Dès lors qu’on se promène un peu, en France et de par le monde, on n’a plus droit qu’à une seule et même image : des bras tendus, téléphone en main pour photographier ou filmer. Des photos qu’on prend à la pelle, retouche, transfère, diffuse, met en ligne. Et après ? Que deviennent-elles ? Combien parmi elles sont-elles répertoriées ? regardées, des mois, des années plus tard ? Combien de temps passons-nous à prendre des photos au lieu de vivre la scène qui nous est offerte ? Car voilà, on préfère se mettre en scène en train de faire quelque chose en un endroit avec des gens que de vivre ce quelque chose en cet endroit avec ces gens.

C’est exactement ce qui est arrivé à la jeune fille qui, comme moi, assistait au match de basket qui opposait les Golden Warriors aux Milwaukee Bucks à San Francisco le mois dernier. Quand la Dance Cam s’est braquée sur elle, elle a passé ce temps qui lui était dédié à hésiter entre danser et se prendre en selfie en train d’être filmée par la Dance Cam.
Il y a un petit moment déjà que j’ai fait mon choix. Je ne prends presque plus de photos. De mes cinq jours de vacances avec une amie à visiter les châteaux de la Loire : deux photos. Ça me suffit.
Voir des gens photographier et filmer tout et n’importe quoi : de la cohue dans le métro un jour d’inondation aux paquets cadeaux d’anniversaire pas encore ouverts à la salle d’attente de l’aéroport où l’on s’apprête à embarquer en passant par la statue grecque dont on caresse le genou pour bien indiquer qu’on était là – « j’étais là, j’ai vu la statue, je l’ai touchée, t’as vu ?! t’as vu ?! » – et aux vidéos de ses enfants en train de descendre du toboggan ou de tirer la queue du chien, quand on ne les prend pas sur le pot… me déprime. En fait ce ne sont pas ces photos-là qui me rendent malade, car chacun a bien le droit d’exprimer ses sentiments et ses centres d’intérêt, mais leur usage à outrance, leur profusion, la surconsommation que nous en faisons. Et leur viralité. « Non, mais allô quoi ! », honnêtement, qui regarde ces photos, ces vidéos ? quand ? combien de fois ? La réponse, c’est que ces photos et ces vidéos ne sont pas faites pour être regardées mais pour être faites.
Si j’en ai marre des photos en surnombre – bien sûr, je ne mets pas dans cette catégorie les photographes passionnés, qu’ils soient amateurs ou professionnels –, ce qui m’énerve encore plus, c’est le « selfie ».

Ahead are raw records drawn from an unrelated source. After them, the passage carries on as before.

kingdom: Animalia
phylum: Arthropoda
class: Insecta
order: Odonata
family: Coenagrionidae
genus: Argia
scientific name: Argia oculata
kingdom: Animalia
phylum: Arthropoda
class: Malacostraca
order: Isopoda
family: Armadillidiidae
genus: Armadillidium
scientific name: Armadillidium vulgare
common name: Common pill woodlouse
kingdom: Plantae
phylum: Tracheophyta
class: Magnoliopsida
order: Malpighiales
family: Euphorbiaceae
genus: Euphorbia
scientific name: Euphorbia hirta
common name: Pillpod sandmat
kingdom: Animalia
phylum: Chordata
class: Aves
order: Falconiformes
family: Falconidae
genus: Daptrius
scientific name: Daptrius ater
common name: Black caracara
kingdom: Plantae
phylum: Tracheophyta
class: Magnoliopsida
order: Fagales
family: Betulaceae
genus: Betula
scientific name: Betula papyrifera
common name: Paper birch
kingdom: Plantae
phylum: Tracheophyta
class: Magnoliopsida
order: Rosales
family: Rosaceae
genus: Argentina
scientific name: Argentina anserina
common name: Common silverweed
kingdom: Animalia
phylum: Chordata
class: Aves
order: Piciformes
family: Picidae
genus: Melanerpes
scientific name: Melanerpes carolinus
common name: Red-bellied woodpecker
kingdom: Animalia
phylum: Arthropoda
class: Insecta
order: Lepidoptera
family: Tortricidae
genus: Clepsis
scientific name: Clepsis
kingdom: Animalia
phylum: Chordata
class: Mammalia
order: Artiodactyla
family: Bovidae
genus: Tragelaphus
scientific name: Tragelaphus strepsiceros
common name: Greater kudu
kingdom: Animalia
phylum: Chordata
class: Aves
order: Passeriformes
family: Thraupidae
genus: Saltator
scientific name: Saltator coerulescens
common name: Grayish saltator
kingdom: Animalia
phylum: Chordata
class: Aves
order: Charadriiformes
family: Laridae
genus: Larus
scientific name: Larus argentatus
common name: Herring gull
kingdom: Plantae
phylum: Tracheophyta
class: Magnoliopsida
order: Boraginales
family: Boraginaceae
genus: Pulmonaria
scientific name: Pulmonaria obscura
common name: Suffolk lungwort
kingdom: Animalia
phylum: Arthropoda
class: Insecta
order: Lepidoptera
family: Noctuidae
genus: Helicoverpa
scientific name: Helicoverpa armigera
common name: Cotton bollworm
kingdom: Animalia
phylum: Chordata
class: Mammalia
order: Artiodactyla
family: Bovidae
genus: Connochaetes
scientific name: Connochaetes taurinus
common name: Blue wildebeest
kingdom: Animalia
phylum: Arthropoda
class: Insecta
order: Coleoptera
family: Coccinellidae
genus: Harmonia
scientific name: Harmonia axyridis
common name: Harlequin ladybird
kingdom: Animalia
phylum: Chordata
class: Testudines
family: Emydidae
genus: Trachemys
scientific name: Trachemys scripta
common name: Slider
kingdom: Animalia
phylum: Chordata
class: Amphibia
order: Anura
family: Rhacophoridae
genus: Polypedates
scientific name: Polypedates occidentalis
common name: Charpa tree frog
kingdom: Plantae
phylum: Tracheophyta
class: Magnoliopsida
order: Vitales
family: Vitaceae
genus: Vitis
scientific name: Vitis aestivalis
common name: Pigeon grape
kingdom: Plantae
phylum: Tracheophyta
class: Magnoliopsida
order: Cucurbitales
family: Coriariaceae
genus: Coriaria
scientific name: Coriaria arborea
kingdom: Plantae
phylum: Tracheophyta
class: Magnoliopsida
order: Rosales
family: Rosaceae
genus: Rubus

Moi en train de faire ceci, moi en train de faire de cela, moi avec Untel, moi avec toi, moi avec elle, moi avec moi-même, moi qui mets ma vie en scène… « Moi, ma vie mon œuvre. »
Lot de consolation pour mon cœur courroucé : les selfies sont interdits sur les marches du palais du festival de Cannes. Un jour, une loi interdisant les selfies dans l’espace public ? J’en rêve.
Comme tout le monde, j’ai eu ma période américaine : je me promenais dans les rues coiffées d’un « pineapple ». Evidemment, mon mentor a réclamé des preuves de mes prouesses chevelues – eh oui, j’avais besoin d’un maître pour m’adonner à ce genre de fantaisies. Il me fallut donc faire un selfie. A ce moment précis la fonction selfie de mon téléphone a refusé de fonctionner. Ma prière avait été exaucée, juste quand il ne le fallait pas !
– A ce stade de ma confession, je peux bien vous l’avouer, je n’ai pas cassé ma perche à selfie, car je n’ai jamais eu de perche à selfie… –
Ainsi, si par un jour de printemps vous vous promenez dans les rues de Paris et que vous voyez une femme passer volontairement entre des touristes prenant la pause contre un pont et un autre touriste face à eux prêt à les mettre en boîte, dites-vous que c’est moi.
Si vous entendez une femme râler parce que le groupe d’amis avec lequel elle traîne veut (encore) faire une photo, ou pire un selfie – photo qui rejoindra ses consœurs sur les réseaux sociaux avant de finir aux oubliettes des moments immortalisés, dites-vous que c’est moi.
Si une femme vous demande de lui envoyer la photo que vous venez de prendre parce que justement elle ne l’a pas prise mais aimerait bien l’avoir en souvenir, dites-vous aussi que c’est moi.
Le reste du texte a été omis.